# vintage general electric fridge



## maura (Nov 21, 2012)

Hello! 

I purchased a vintage (mid 50's) fridge, tested it prior to putting it in the kitchen, and it worked great.  But, all I really tested was the small freezer compartment, and water froze, so I figured I was good.  However, after installing it in the kitchen, I'm finding that the refrigerator compartment is freezing everything!  I can't find a separate regulator, other than the one on the face of the freezer compartment, that mght regulate the temp in the fridge compartment.  Any ideas? 

See photos

-Maura


----------



## nealtw (Nov 21, 2012)

That is all the control you have, you have to balance it so the freezer is just cold enough to do it's job but not so cold for the rest of the unit.


----------



## Wuzzat? (Nov 21, 2012)

Yes, there may be a little slide door somewhere.  You want 0F to 10F in the freezer and about 38F in the rest.


----------



## maura (Nov 21, 2012)

nealtw said:
			
		

> That is all the control you have, you have to balance it so the freezer is just cold enough to do it's job but not so cold for the rest of the unit.



Any idea how to troubleshoot or adjust it, if the temp doesn't adjust by turning the knob.


----------



## maura (Nov 21, 2012)

Wuzzat? said:
			
		

> Yes, there may be a little slide door somewhere.  You want 0F to 10F in the freezer and about 38F in the rest.

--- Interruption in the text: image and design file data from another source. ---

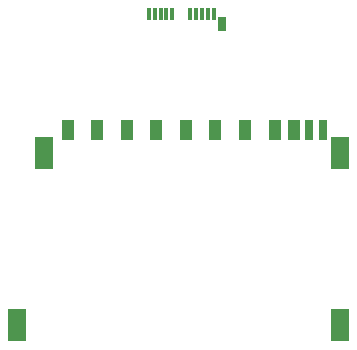
<source format=gbp>
%TF.GenerationSoftware,KiCad,Pcbnew,8.0.7-1.fc41*%
%TF.CreationDate,2025-01-19T14:43:59-06:00*%
%TF.ProjectId,Expansion_Card,45787061-6e73-4696-9f6e-5f436172642e,X1*%
%TF.SameCoordinates,Original*%
%TF.FileFunction,Paste,Bot*%
%TF.FilePolarity,Positive*%
%FSLAX46Y46*%
G04 Gerber Fmt 4.6, Leading zero omitted, Abs format (unit mm)*
G04 Created by KiCad (PCBNEW 8.0.7-1.fc41) date 2025-01-19 14:43:59*
%MOMM*%
%LPD*%
G01*
G04 APERTURE LIST*
%ADD10R,0.380000X1.000000*%
%ADD11R,0.700000X1.150000*%
%ADD12R,1.000000X1.800000*%
%ADD13R,0.700000X1.800000*%
%ADD14R,1.500000X2.800000*%
G04 APERTURE END LIST*
D10*
%TO.C,P1*%
X142750000Y-129040000D03*
X142250000Y-129040000D03*
X141750000Y-129040000D03*
X141250000Y-129040000D03*
X140750000Y-129040000D03*
X139250000Y-129040000D03*
X138750000Y-129040000D03*
X138250000Y-129040000D03*
X137750000Y-129040000D03*
X137250000Y-129040000D03*
D11*
X143420000Y-129880000D03*
%TD*%
D12*
%TO.C,J2*%
X132900000Y-138800000D03*
X135400000Y-138800000D03*
X137900000Y-138800000D03*
X140400000Y-138800000D03*
X142900000Y-138800000D03*
X145400000Y-138800000D03*
X147900000Y-138800000D03*
X149530000Y-138800000D03*
X130400000Y-138800000D03*
D13*
X150830000Y-138800000D03*
X152030000Y-138800000D03*
D14*
X153425000Y-140750000D03*
X128355000Y-140750000D03*
X153425000Y-155350000D03*
X126125000Y-155350000D03*
%TD*%
M02*

</source>
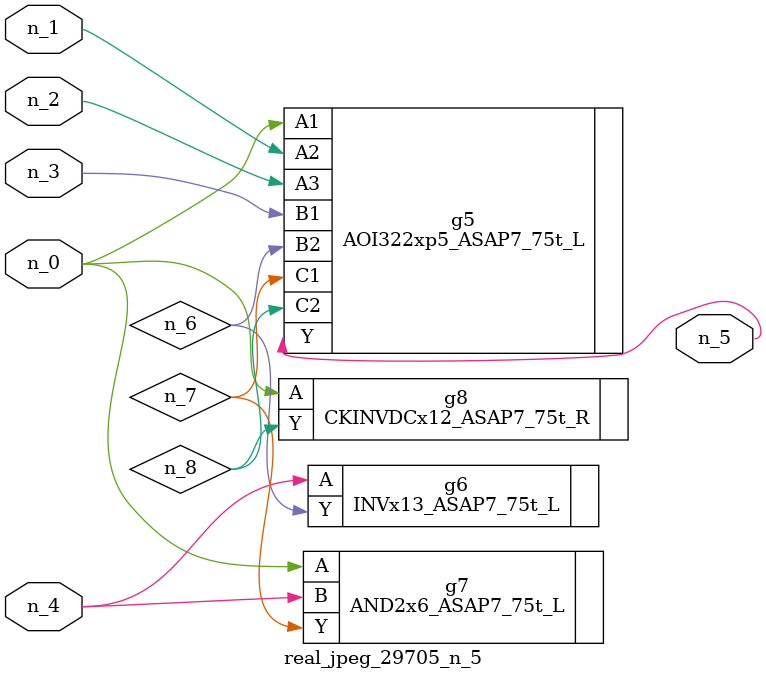
<source format=v>
module real_jpeg_29705_n_5 (n_4, n_0, n_1, n_2, n_3, n_5);

input n_4;
input n_0;
input n_1;
input n_2;
input n_3;

output n_5;

wire n_8;
wire n_6;
wire n_7;

AOI322xp5_ASAP7_75t_L g5 ( 
.A1(n_0),
.A2(n_1),
.A3(n_2),
.B1(n_3),
.B2(n_6),
.C1(n_7),
.C2(n_8),
.Y(n_5)
);

AND2x6_ASAP7_75t_L g7 ( 
.A(n_0),
.B(n_4),
.Y(n_7)
);

CKINVDCx12_ASAP7_75t_R g8 ( 
.A(n_0),
.Y(n_8)
);

INVx13_ASAP7_75t_L g6 ( 
.A(n_4),
.Y(n_6)
);


endmodule
</source>
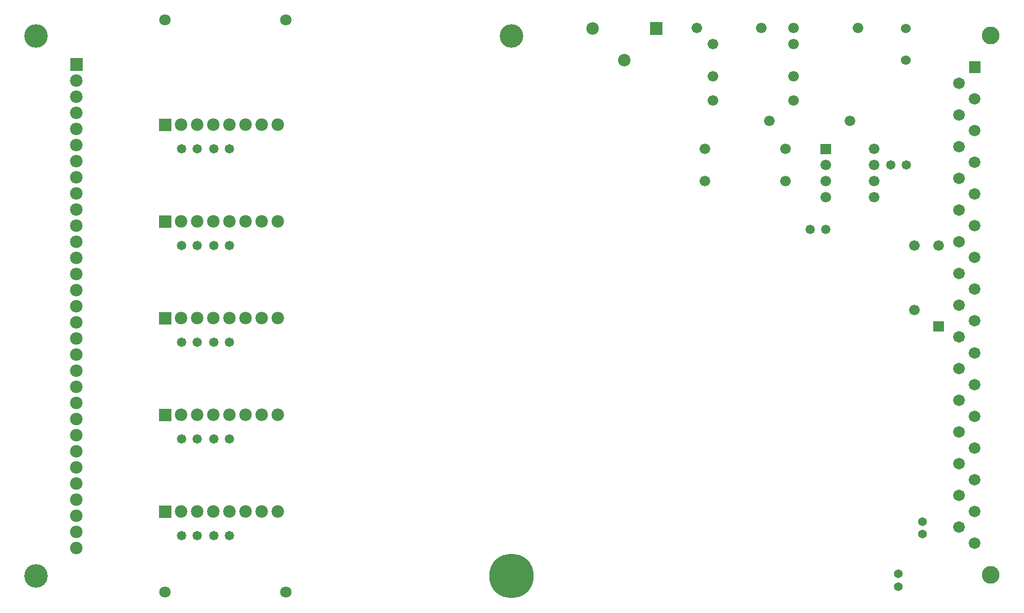
<source format=gbs>
G04 start of page 9 for group -4062 idx -4062 *
G04 Title: 26.003.00.01.01.pcb, soldermask *
G04 Creator: pcb 4.1.2 *
G04 CreationDate: Fri Aug 10 20:06:22 2018 UTC *
G04 For: bert *
G04 Format: Gerber/RS-274X *
G04 PCB-Dimensions (mil): 6896.06 4633.86 *
G04 PCB-Coordinate-Origin: lower left *
%MOIN*%
%FSLAX25Y25*%
%LNGBS*%
%ADD96C,0.2760*%
%ADD95C,0.0720*%
%ADD94C,0.0660*%
%ADD93C,0.0600*%
%ADD92C,0.1100*%
%ADD91C,0.0540*%
%ADD90C,0.0580*%
%ADD89C,0.0001*%
%ADD88C,0.0780*%
%ADD87C,0.1460*%
%ADD86C,0.0710*%
G54D86*X110000Y433386D03*
X185000D03*
G54D87*X325000Y423386D03*
X30000D03*
G54D88*X375315Y428228D03*
X395000Y408544D03*
G54D89*G36*
X51100Y409786D02*Y401986D01*
X58900D01*
Y409786D01*
X51100D01*
G37*
G54D88*X55000Y395886D03*
Y385886D03*
Y375886D03*
Y365886D03*
Y355886D03*
Y345886D03*
Y335886D03*
Y325886D03*
Y315886D03*
Y305886D03*
Y295886D03*
Y285886D03*
Y275886D03*
G54D90*X149921Y353386D03*
X140079D03*
X129921D03*
G54D88*X130000Y368386D03*
X140000D03*
G54D90*X120079Y353386D03*
G54D89*G36*
X106100Y372286D02*Y364486D01*
X113900D01*
Y372286D01*
X106100D01*
G37*
G54D88*X120000Y368386D03*
X150000D03*
X160000D03*
X170000D03*
X180000D03*
G54D90*X149921Y293386D03*
X140079D03*
X129921D03*
X120079D03*
G54D89*G36*
X106100Y312286D02*Y304486D01*
X113900D01*
Y312286D01*
X106100D01*
G37*
G54D88*X120000Y308386D03*
X130000D03*
X140000D03*
X150000D03*
X160000D03*
X170000D03*
X180000D03*
G54D91*X565000Y89823D03*
Y81949D03*
X580000Y114449D03*
Y122323D03*
G54D92*X622203Y89213D03*
G54D93*X569606Y408544D03*
Y428229D03*
G54D90*X569921Y343386D03*
X560079D03*
G54D94*X575000Y253386D03*
X550000Y323386D03*
Y333386D03*
Y343386D03*
Y353386D03*
G54D89*G36*
X608760Y407774D02*Y400574D01*
X615960D01*
Y407774D01*
X608760D01*
G37*
G54D95*X602518Y394332D03*
X612360Y384489D03*
X602518Y374647D03*
X612360Y364804D03*
X602518Y354961D03*
X612360Y345119D03*
G54D92*X622203Y423859D03*
G54D94*X575000Y293386D03*
X590000D03*
G54D95*X602518Y335276D03*
Y315591D03*
Y295906D03*
X612360Y325434D03*
Y305749D03*
Y286064D03*
Y266379D03*
Y246694D03*
Y227009D03*
X602518Y276221D03*
Y256537D03*
Y236852D03*
Y217167D03*
G54D89*G36*
X586700Y246686D02*Y240086D01*
X593300D01*
Y246686D01*
X586700D01*
G37*
G54D95*X612360Y207324D03*
Y187639D03*
Y167954D03*
Y148269D03*
Y128584D03*
Y108899D03*
X602518Y197481D03*
Y177796D03*
Y158111D03*
Y138426D03*
Y118741D03*
G54D90*X510079Y303386D03*
X519921D03*
G54D89*G36*
X516700Y356686D02*Y350086D01*
X523300D01*
Y356686D01*
X516700D01*
G37*
G54D94*X520000Y343386D03*
Y333386D03*
Y323386D03*
X450000Y418386D03*
X500000D03*
X445000Y353386D03*
X495000D03*
X445000Y333386D03*
X495000D03*
X450000Y383386D03*
X500000D03*
X450000Y398386D03*
X500000D03*
G54D89*G36*
X410785Y432128D02*Y424328D01*
X418585D01*
Y432128D01*
X410785D01*
G37*
G54D94*X540000Y428386D03*
X500000D03*
X480000D03*
X440000D03*
X485000Y370886D03*
X535000D03*
G54D88*X55000Y265886D03*
Y255886D03*
Y245886D03*
Y235886D03*
Y225886D03*
G54D90*X149921Y233386D03*
G54D88*X150000Y248386D03*
X160000D03*
X170000D03*
X180000D03*
G54D90*X140079Y233386D03*
G54D88*X140000Y248386D03*
G54D90*X129921Y233386D03*
X120079D03*
G54D89*G36*
X106100Y252286D02*Y244486D01*
X113900D01*
Y252286D01*
X106100D01*
G37*
G54D88*X120000Y248386D03*
X130000D03*
X55000Y215886D03*
Y205886D03*
Y195886D03*
Y185886D03*
Y175886D03*
Y165886D03*
Y155886D03*
Y145886D03*
Y135886D03*
Y125886D03*
Y115886D03*
Y105886D03*
G54D87*X30000Y88386D03*
G54D86*X110000Y78386D03*
G54D96*X325000Y88386D03*
G54D90*X149921Y173386D03*
X140079D03*
X129921D03*
X120079D03*
G54D89*G36*
X106100Y192286D02*Y184486D01*
X113900D01*
Y192286D01*
X106100D01*
G37*
G54D88*X120000Y188386D03*
X130000D03*
X140000D03*
X150000D03*
X160000D03*
X170000D03*
X180000D03*
G54D90*X149921Y113386D03*
X140079D03*
G54D86*X185000Y78386D03*
G54D90*X129921Y113386D03*
X120079D03*
G54D89*G36*
X106100Y132286D02*Y124486D01*
X113900D01*
Y132286D01*
X106100D01*
G37*
G54D88*X120000Y128386D03*
X130000D03*
X140000D03*
X150000D03*
X160000D03*
X170000D03*
X180000D03*
M02*

</source>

Any idea where that door might be?


----------



## woodchuck (Nov 21, 2012)

When you adjust the freezer temp control leave it for 8 hours to give it a chance to adjust.


----------



## nealtw (Nov 21, 2012)

Turn it off and let it warm up. Turn it on just enough that it starts when it shuts off check the temp. A little at a time until you have freezer temp close to twenty and check temp on center shelf close to forty.
http://kitchen.manualsonline.com/manuals/mfg/ge_appliances/12_3.html?idRes=267362


----------



## maura (Nov 22, 2012)

nealtw said:
			
		

> Turn it off and let it warm up. Turn it on just enough that it starts when it shuts off check the temp. A little at a time until you have freezer temp close to twenty and check temp on center shelf close to forty.
> http://kitchen.manualsonline.com/manuals/mfg/ge_appliances/12_3.html?idRes=267362



Thanks, a million!  I will try that, this weekend, before my husband can lug it out to the curb!


----------



## maura (Nov 22, 2012)

woodchuck said:
			
		

> When you adjust the freezer temp control leave it for 8 hours to give it a chance to adjust.



Thanks, so much, for everyones help!  I'll try these this weekend,before my husband tosses it for the junkman


----------



## Wuzzat? (Nov 22, 2012)

maura said:


> Any idea where that door might be?


On modern fridges it's in the wall between the freezer and main fridge compartment.


----------